After some rather significant discussion about the last few verses of 2 Peter chapter 2, one of the ladies in our Sunday Bible Study class asked me “Why are you going here? There are plenty of other churches out there.” Naturally, I had a reply to her question. Once my reply was offered the discussion continued. At the end of the class she came up and attempted to explain her question and asked again, “why are you going here.” I looked at her and simply pointed to the teacher and said, “Because of him.”
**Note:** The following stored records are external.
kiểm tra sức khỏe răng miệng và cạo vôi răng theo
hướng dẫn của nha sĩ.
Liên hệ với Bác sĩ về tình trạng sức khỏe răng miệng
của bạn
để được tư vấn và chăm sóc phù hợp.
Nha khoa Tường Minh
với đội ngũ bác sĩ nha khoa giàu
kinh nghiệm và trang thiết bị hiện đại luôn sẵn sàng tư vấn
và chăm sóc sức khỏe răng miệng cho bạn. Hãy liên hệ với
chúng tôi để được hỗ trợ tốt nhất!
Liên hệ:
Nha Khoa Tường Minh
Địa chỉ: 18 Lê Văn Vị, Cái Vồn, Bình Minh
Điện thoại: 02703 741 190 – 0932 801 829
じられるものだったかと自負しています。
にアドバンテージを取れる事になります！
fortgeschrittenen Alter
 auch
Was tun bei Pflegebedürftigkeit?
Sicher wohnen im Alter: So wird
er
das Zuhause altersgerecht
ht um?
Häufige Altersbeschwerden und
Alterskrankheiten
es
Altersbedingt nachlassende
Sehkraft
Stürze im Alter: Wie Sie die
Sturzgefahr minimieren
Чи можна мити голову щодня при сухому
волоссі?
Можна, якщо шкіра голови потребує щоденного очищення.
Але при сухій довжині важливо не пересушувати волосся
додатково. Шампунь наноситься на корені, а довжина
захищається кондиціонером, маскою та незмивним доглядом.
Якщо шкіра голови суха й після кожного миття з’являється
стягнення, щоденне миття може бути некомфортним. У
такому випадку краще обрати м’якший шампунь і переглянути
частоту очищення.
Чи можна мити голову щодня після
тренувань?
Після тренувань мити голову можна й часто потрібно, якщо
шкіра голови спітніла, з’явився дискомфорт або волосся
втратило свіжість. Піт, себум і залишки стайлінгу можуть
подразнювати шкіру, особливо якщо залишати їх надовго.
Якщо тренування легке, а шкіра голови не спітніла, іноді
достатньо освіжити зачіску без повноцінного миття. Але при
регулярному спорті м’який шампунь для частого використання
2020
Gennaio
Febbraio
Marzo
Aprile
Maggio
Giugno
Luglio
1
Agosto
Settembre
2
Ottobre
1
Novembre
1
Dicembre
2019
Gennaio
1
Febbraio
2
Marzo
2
I enjoy our class leader. He’s smart, well rounded in the full context of scripture and not afraid to tackle tough questions. That aside, the interesting part of the ladies question and its implication got me thinking. Is it necessary for us all to believe alike in order to study and worship together? If we all thought the same thing and saw scripture through the same eyes, what value is there in that? Who gains anything by pooling like-mindedness? Is there nothing more to learn from the biblical text? Has it all been mined? If so, why do theologians continue to write books? Why are new commentaries being printed and old ones revised? Is it necessary that we all drink from the same well when it comes to some of the thorny issues of the biblical text?
It’s important that lively and pointed discussion take place when it comes to scripture. My beliefs today are not at all what they were ten or fifteen years ago, nor should they be – If I’m not growing than shame on me. I’m reading a book now that’s stretching my understanding of the Gospels. I’m not in agreement with everything the author says, but I can appreciate his position and it causes me to think as I read the four Gospels and seek to understand their message. To me, that’s what growth is all about.
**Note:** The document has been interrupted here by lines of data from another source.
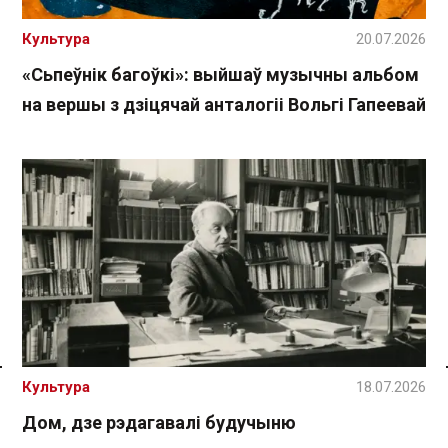
Культура
20.07.2026
«Сьпеўнік багоўкі»: выйшаў музычны альбом
на вершы з дзіцячай анталогіі Вольгі Гапеевай
Спасылка без VPN
Культура
18.07.2026
Дом, дзе рэдагавалі будучыню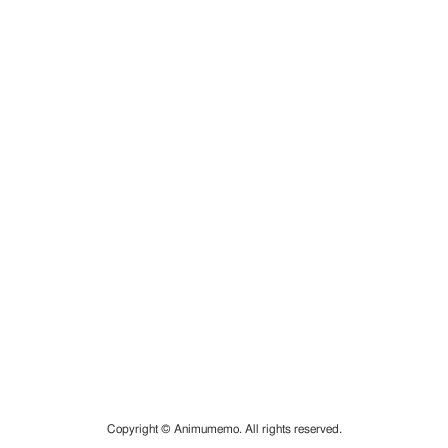
Copyright © Animumemo. All rights reserved.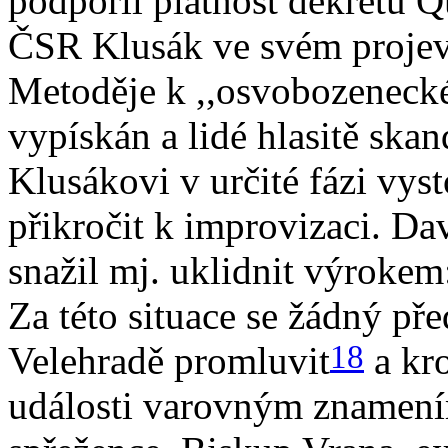
podpořil platnost dekretu Q
ČSR Klusák ve svém projevu 
Metoděje k ,,osvobozeneck
vypískán a lidé hlasitě ska
Klusákovi v určité fázi vys
přikročit k improvizaci. D
snažil mj. uklidnit výrokem
Za této situace se žádný př
18
Velehradě promluvit
a kr
události varovným znamením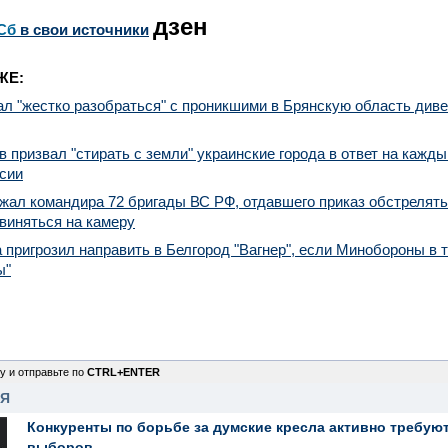
дзен
Сб
в свои источники
ЖЕ:
л "жестко разобраться" с проникшими в Брянскую область диве
 призвал "стирать с земли" украинские города в ответ на кажды
сии
жал командира 72 бригады ВС РФ, отдавшего приказ обстрелять
звиняться на камеру
 пригрозил направить в Белгород "Вагнер", если Минобороны в 
ы"
у и отправьте по
CTRL+ENTER
НЯ
Конкуренты по борьбе за думские кресла активно требуют
выборов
If we look at the ministry of Jesus we can see significant changes in how his ministry unfolded and not always for the better, I might add. When first starting out, it seemed all would flock to his teaching and when he called the Twelve they responded without the least hesitation. However, as the hands of time moved along, his ministry became more and more controversial. Not in his message, but in how his message was received. For many of the religious leaders it was negative. For the Twelve it was often bewilderment turning to “now we believe.” That’s how we are at times. In the beginning of our faith we soak it all up like a sponge and then we begin hearing different applications of the text, read different authors, maybe take a seminary class or two and find that the fields are fertile with challenging ideas and they push us to come to terms with our original belief system. We should not question things because we don’t believe; we should question things because we want to believe. We want our faith to be just that our faith. Let’s not be interested in going along to get along. Let’s seek to be challenged and to come to terms with the message of the text ourselves.
When we read scripture and attend Bible studies, we should want to think, to noodle, to ponder the text and dissect it so we not only understand it, but find out how to apply it to our life. There are times when we will look but don’t see, hear the words but don’t hear the message. There are those moments when, like the Twelve, we can hear Jesus saying, “Where is your faith?” or “Do you not understand that I was not talking about bread but about the leaven of the Pharisees?” Yes, let’s choose to have our mind engaged as well as our heart. To have the text pierce not only our emotions but our understanding so we walk away from the text with both wonder and wondering.